**INSTRUCTIONS TO FOLLOW:**
The full set of entries, reproduced exactly, is the expected answer.

**STORED DATA:**
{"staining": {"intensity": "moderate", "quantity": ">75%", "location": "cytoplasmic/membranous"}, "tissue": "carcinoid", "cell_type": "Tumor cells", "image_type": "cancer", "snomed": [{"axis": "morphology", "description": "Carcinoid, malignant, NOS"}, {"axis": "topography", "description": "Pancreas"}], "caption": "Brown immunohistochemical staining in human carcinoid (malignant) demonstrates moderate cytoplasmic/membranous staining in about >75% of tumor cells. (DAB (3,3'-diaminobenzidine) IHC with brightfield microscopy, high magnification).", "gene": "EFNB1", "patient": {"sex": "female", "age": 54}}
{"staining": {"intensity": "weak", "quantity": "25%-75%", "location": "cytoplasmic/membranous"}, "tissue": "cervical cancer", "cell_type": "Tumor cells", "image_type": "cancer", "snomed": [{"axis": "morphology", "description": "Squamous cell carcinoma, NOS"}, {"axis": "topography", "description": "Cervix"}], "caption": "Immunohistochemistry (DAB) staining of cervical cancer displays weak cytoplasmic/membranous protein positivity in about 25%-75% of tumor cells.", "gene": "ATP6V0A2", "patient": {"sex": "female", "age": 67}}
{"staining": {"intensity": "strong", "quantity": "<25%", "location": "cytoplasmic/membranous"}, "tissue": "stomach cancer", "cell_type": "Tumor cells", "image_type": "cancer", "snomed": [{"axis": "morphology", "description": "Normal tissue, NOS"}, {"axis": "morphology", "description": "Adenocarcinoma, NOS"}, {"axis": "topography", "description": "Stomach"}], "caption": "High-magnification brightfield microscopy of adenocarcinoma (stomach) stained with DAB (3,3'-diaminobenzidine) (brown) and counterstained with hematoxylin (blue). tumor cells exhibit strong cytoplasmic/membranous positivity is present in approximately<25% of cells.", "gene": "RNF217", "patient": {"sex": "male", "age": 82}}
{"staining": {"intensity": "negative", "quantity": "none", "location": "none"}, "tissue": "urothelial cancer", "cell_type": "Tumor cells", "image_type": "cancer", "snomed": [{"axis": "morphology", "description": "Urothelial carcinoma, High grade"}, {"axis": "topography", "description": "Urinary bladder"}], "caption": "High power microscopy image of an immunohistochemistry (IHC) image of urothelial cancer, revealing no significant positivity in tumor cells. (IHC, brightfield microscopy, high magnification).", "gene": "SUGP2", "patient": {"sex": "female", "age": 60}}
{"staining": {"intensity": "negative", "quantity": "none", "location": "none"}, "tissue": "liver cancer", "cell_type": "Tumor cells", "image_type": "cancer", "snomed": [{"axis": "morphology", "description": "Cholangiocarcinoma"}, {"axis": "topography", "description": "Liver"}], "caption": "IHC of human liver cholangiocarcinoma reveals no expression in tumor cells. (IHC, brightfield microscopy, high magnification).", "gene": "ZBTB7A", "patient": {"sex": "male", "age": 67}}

**WRITTEN SOLUTION:**
{"staining": {"intensity": "moderate", "quantity": ">75%", "location": "cytoplasmic/membranous"}, "tissue": "carcinoid", "cell_type": "Tumor cells", "image_type": "cancer", "snomed": [{"axis": "morphology", "description": "Carcinoid, malignant, NOS"}, {"axis": "topography", "description": "Pancreas"}], "caption": "Brown immunohistochemical staining in human carcinoid (malignant) demonstrates moderate cytoplasmic/membranous staining in about >75% of tumor cells. (DAB (3,3'-diaminobenzidine) IHC with brightfield microscopy, high magnification).", "gene": "EFNB1", "patient": {"sex": "female", "age": 54}}
{"staining": {"intensity": "weak", "quantity": "25%-75%", "location": "cytoplasmic/membranous"}, "tissue": "cervical cancer", "cell_type": "Tumor cells", "image_type": "cancer", "snomed": [{"axis": "morphology", "description": "Squamous cell carcinoma, NOS"}, {"axis": "topography", "description": "Cervix"}], "caption": "Immunohistochemistry (DAB) staining of cervical cancer displays weak cytoplasmic/membranous protein positivity in about 25%-75% of tumor cells.", "gene": "ATP6V0A2", "patient": {"sex": "female", "age": 67}}
{"staining": {"intensity": "strong", "quantity": "<25%", "location": "cytoplasmic/membranous"}, "tissue": "stomach cancer", "cell_type": "Tumor cells", "image_type": "cancer", "snomed": [{"axis": "morphology", "description": "Normal tissue, NOS"}, {"axis": "morphology", "description": "Adenocarcinoma, NOS"}, {"axis": "topography", "description": "Stomach"}], "caption": "High-magnification brightfield microscopy of adenocarcinoma (stomach) stained with DAB (3,3'-diaminobenzidine) (brown) and counterstained with hematoxylin (blue). tumor cells exhibit strong cytoplasmic/membranous positivity is present in approximately<25% of cells.", "gene": "RNF217", "patient": {"sex": "male", "age": 82}}
{"staining": {"intensity": "negative", "quantity": "none", "location": "none"}, "tissue": "urothelial cancer", "cell_type": "Tumor cells", "image_type": "cancer", "snomed": [{"axis": "morphology", "description": "Urothelial carcinoma, High grade"}, {"axis": "topography", "description": "Urinary bladder"}], "caption": "High power microscopy image of an immunohistochemistry (IHC) image of urothelial cancer, revealing no significant positivity in tumor cells. (IHC, brightfield microscopy, high magnification).", "gene": "SUGP2", "patient": {"sex": "female", "age": 60}}
{"staining": {"intensity": "negative", "quantity": "none", "location": "none"}, "tissue": "liver cancer", "cell_type": "Tumor cells", "image_type": "cancer", "snomed": [{"axis": "morphology", "description": "Cholangiocarcinoma"}, {"axis": "topography", "description": "Liver"}], "caption": "IHC of human liver cholangiocarcinoma reveals no expression in tumor cells. (IHC, brightfield microscopy, high magnification).", "gene": "ZBTB7A", "patient": {"sex": "male", "age": 67}}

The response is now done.